→ **PROBLEM DETAILS**
A word-for-word repetition of all the entries is required.

→ **EXTRACTED ENTRIES**
= = = = = = =

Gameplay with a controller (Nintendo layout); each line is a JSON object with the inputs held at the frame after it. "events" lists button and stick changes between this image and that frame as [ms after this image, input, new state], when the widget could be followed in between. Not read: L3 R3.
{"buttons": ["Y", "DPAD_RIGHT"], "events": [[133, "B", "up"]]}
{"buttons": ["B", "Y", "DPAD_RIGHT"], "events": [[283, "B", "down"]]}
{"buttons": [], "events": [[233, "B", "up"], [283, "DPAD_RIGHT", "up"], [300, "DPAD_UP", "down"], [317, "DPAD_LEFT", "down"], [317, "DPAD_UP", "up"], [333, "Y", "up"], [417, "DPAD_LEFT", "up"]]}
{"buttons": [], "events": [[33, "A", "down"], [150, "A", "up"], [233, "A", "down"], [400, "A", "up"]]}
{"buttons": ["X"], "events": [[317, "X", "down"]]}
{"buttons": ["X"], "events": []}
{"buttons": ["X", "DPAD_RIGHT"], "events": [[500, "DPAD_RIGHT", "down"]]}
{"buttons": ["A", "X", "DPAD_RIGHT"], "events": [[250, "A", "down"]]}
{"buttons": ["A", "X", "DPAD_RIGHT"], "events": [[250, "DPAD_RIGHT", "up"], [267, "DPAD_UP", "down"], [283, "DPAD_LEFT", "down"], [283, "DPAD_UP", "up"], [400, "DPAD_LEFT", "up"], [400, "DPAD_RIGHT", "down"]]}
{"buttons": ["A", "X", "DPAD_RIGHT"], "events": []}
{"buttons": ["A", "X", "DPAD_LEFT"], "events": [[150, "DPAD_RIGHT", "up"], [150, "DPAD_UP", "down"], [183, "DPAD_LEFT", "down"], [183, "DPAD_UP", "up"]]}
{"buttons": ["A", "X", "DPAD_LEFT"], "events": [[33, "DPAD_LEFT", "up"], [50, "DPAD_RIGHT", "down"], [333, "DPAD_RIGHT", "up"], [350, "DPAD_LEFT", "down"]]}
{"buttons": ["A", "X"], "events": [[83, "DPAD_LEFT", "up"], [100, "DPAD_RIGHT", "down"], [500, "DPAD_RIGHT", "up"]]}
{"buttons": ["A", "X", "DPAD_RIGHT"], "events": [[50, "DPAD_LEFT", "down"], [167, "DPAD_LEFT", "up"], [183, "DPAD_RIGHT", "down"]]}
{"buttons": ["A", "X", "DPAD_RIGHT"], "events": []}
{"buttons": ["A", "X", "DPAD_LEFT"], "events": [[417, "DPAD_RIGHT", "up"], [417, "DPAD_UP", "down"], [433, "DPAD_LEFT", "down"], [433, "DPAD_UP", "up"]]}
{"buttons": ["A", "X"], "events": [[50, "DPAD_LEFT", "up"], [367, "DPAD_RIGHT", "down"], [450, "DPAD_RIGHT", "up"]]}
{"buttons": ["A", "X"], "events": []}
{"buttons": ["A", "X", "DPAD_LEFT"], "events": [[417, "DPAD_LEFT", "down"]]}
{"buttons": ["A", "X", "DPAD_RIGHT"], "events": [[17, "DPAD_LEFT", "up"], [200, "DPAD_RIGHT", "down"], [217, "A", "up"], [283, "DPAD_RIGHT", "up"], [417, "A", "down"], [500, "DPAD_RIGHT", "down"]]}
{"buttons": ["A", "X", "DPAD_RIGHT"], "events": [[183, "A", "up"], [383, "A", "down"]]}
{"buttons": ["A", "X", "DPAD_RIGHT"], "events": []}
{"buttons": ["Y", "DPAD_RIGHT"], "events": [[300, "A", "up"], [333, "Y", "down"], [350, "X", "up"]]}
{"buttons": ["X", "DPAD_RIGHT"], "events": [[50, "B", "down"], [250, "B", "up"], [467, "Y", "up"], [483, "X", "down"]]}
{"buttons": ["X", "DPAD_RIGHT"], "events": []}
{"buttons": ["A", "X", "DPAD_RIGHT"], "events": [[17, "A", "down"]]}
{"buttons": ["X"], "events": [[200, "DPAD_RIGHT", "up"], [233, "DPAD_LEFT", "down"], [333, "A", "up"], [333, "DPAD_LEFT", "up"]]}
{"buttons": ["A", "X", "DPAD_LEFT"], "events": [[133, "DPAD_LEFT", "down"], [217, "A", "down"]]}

= = = = = = =

→ **YOUR SOLUTION**
Gameplay with a controller (Nintendo layout); each line is a JSON object with the inputs held at the frame after it. "events" lists button and stick changes between this image and that frame as [ms after this image, input, new state], when the widget could be followed in between. Not read: L3 R3.
{"buttons": ["Y", "DPAD_RIGHT"], "events": [[133, "B", "up"]]}
{"buttons": ["B", "Y", "DPAD_RIGHT"], "events": [[283, "B", "down"]]}
{"buttons": [], "events": [[233, "B", "up"], [283, "DPAD_RIGHT", "up"], [300, "DPAD_UP", "down"], [317, "DPAD_LEFT", "down"], [317, "DPAD_UP", "up"], [333, "Y", "up"], [417, "DPAD_LEFT", "up"]]}
{"buttons": [], "events": [[33, "A", "down"], [150, "A", "up"], [233, "A", "down"], [400, "A", "up"]]}
{"buttons": ["X"], "events": [[317, "X", "down"]]}
{"buttons": ["X"], "events": []}
{"buttons": ["X", "DPAD_RIGHT"], "events": [[500, "DPAD_RIGHT", "down"]]}
{"buttons": ["A", "X", "DPAD_RIGHT"], "events": [[250, "A", "down"]]}
{"buttons": ["A", "X", "DPAD_RIGHT"], "events": [[250, "DPAD_RIGHT", "up"], [267, "DPAD_UP", "down"], [283, "DPAD_LEFT", "down"], [283, "DPAD_UP", "up"], [400, "DPAD_LEFT", "up"], [400, "DPAD_RIGHT", "down"]]}
{"buttons": ["A", "X", "DPAD_RIGHT"], "events": []}
{"buttons": ["A", "X", "DPAD_LEFT"], "events": [[150, "DPAD_RIGHT", "up"], [150, "DPAD_UP", "down"], [183, "DPAD_LEFT", "down"], [183, "DPAD_UP", "up"]]}
{"buttons": ["A", "X", "DPAD_LEFT"], "events": [[33, "DPAD_LEFT", "up"], [50, "DPAD_RIGHT", "down"], [333, "DPAD_RIGHT", "up"], [350, "DPAD_LEFT", "down"]]}
{"buttons": ["A", "X"], "events": [[83, "DPAD_LEFT", "up"], [100, "DPAD_RIGHT", "down"], [500, "DPAD_RIGHT", "up"]]}
{"buttons": ["A", "X", "DPAD_RIGHT"], "events": [[50, "DPAD_LEFT", "down"], [167, "DPAD_LEFT", "up"], [183, "DPAD_RIGHT", "down"]]}
{"buttons": ["A", "X", "DPAD_RIGHT"], "events": []}
{"buttons": ["A", "X", "DPAD_LEFT"], "events": [[417, "DPAD_RIGHT", "up"], [417, "DPAD_UP", "down"], [433, "DPAD_LEFT", "down"], [433, "DPAD_UP", "up"]]}
{"buttons": ["A", "X"], "events": [[50, "DPAD_LEFT", "up"], [367, "DPAD_RIGHT", "down"], [450, "DPAD_RIGHT", "up"]]}
{"buttons": ["A", "X"], "events": []}
{"buttons": ["A", "X", "DPAD_LEFT"], "events": [[417, "DPAD_LEFT", "down"]]}
{"buttons": ["A", "X", "DPAD_RIGHT"], "events": [[17, "DPAD_LEFT", "up"], [200, "DPAD_RIGHT", "down"], [217, "A", "up"], [283, "DPAD_RIGHT", "up"], [417, "A", "down"], [500, "DPAD_RIGHT", "down"]]}
{"buttons": ["A", "X", "DPAD_RIGHT"], "events": [[183, "A", "up"], [383, "A", "down"]]}
{"buttons": ["A", "X", "DPAD_RIGHT"], "events": []}
{"buttons": ["Y", "DPAD_RIGHT"], "events": [[300, "A", "up"], [333, "Y", "down"], [350, "X", "up"]]}
{"buttons": ["X", "DPAD_RIGHT"], "events": [[50, "B", "down"], [250, "B", "up"], [467, "Y", "up"], [483, "X", "down"]]}
{"buttons": ["X", "DPAD_RIGHT"], "events": []}
{"buttons": ["A", "X", "DPAD_RIGHT"], "events": [[17, "A", "down"]]}
{"buttons": ["X"], "events": [[200, "DPAD_RIGHT", "up"], [233, "DPAD_LEFT", "down"], [333, "A", "up"], [333, "DPAD_LEFT", "up"]]}
{"buttons": ["A", "X", "DPAD_LEFT"], "events": [[133, "DPAD_LEFT", "down"], [217, "A", "down"]]}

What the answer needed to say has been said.